Welcome to the inaugural "Commodity Roundtable" by Hard Assets Investor, a new monthly series in which we ask several leading commodity experts their opinion on a single question or hot-button issue in the markets today.
This month, we asked five well-known commodities traders, analysts and fund managers a deceptively simple question: "What's your No. 1 commodity pick for 2011, and why?"
We were surprised with the diversity of their responses — some we expected, others not so much. To find out their 2011 picks, read on:
Kevin Kerr, President and CEO of Kerr Trading International and editor of the Commodities Watch:
While energy and grains may do very well in 2011, I think they will not even come close to the percentage gains we will see in another group of commodities that are absolutely red hot. I am speaking, of course, about rare earth metals, or "dragon metals."
Certainly in the second half of 2010 we saw a bit of a froth and frenzy, as prices for certain rare earth elements skyrocketed on news that China would begin to clamp down on REE exports. And China is a big part of this puzzle, as they are in almost anything related to commodities. But they are not the only reason.
Demand for these rare earth elements is not going to diminish. After all, many of the things we depend on each day require some form of REEs: windshield glass, light bulb coatings, plasma TVs, computer processors, hybrid batteries, magnets—the list goes on and on.
Investors who have at least some exposure to the key companies that produce REEs will do very well indeed. The big names in the space have seen a rapid jump in share price and likely have much further to go.
And even better unpolished gems are out there that are still very cheap. There are also other ways to play the REE market, by using ETFs, such as the Market Vectors Rare Earth Strategic Metals ETF REMX. There are no futures or options available on REEs yet, but who knows, 2011 may just change that.
Martin Kremenstein, Chief Investment Officer and Chief Operating Officer of DB Commodity Funds:
I would pick copper as the likeliest outperformer in the commodities sector for 2011. It's already in tight supply, coupled with expected increased demand from China, [which] should push prices even higher in 2011.
There is downside risk to this trade in the event that global growth (particularly China) slows, or that the People's Bank of China continues to raise its rates significantly.
Evan Smith & Brian Hicks, Co-managers of U.S. Global Investors' Global Resources Fund (PSPFX):
We're bullish on many industrial commodities in the metals and energy areas, including coal. [Metallurgical] coal looks attractive this year for a spike, and longer term it will likely remain at elevated prices. With a rebound in global economic growth, global steel production remains on an upswing and should grow 6 to 7 percent this year, while supplies of metallurgical coal have been disrupted by the massive flooding in Australia. Some of the same themes will also drive thermal coal prices higher in 2011, as exports from Australia will be down just as global demand grows 5 to 6 percent this year.
Adrian Day, President of Adrian Day Asset Management and author of "Investing in Resources":
Copper. Despite the strong price increase last year to new highs, the fundamentals support this price. China's economic development is at the stage where copper demand is strongest — for homes, cars, phones, computers. And there's no new supply this year, but potential for supply disruptions from aging mines.
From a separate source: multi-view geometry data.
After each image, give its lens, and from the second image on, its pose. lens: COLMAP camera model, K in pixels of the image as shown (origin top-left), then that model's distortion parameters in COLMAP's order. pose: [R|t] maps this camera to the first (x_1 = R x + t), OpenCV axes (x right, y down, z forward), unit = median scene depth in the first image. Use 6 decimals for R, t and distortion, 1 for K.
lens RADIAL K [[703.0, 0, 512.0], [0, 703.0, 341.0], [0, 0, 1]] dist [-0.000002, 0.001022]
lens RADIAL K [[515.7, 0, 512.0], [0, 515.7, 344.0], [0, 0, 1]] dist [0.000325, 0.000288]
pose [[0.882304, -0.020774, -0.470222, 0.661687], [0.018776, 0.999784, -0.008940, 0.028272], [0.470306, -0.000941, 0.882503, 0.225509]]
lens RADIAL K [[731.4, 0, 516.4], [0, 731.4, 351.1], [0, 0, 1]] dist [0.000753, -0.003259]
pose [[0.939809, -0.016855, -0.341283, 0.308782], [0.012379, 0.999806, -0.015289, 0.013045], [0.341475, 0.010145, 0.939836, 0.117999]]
Although there has been buying ahead of the [launch of physical] copper ETFs, they could present ongoing demand as retail investors enter the fray, providing another one-time boost to the price.
So in terms of supply and demand, 2011 offers more of the same — with the potential for increased demand and reduced supply.
Roger Nusbaum, Portfolio Manager and Chief Investment Officer for Your Source Financial, and Editor of Random Roger's Big Picture:
This is always a difficult and interesting type of question. The actual best performer will no doubt be something a little off the beaten path that does not get much attention and is not reasonably predictable, like zinc or tin.
We have several types of commodity/resource exposures in client portfolios, but the one I think will be the best performer in 2011 is the Market Vectors Coal ETF KOL.
The disruption still unfolding in Australia has the potential to distort global supply for quite a few months before stabilizing. In terms of pure commodities, this scenario could mean good things for the energy complex (oil and heating oil).
Looking out further, for what it's worth, I think water will be the most important resource-related investment over the next 10 years.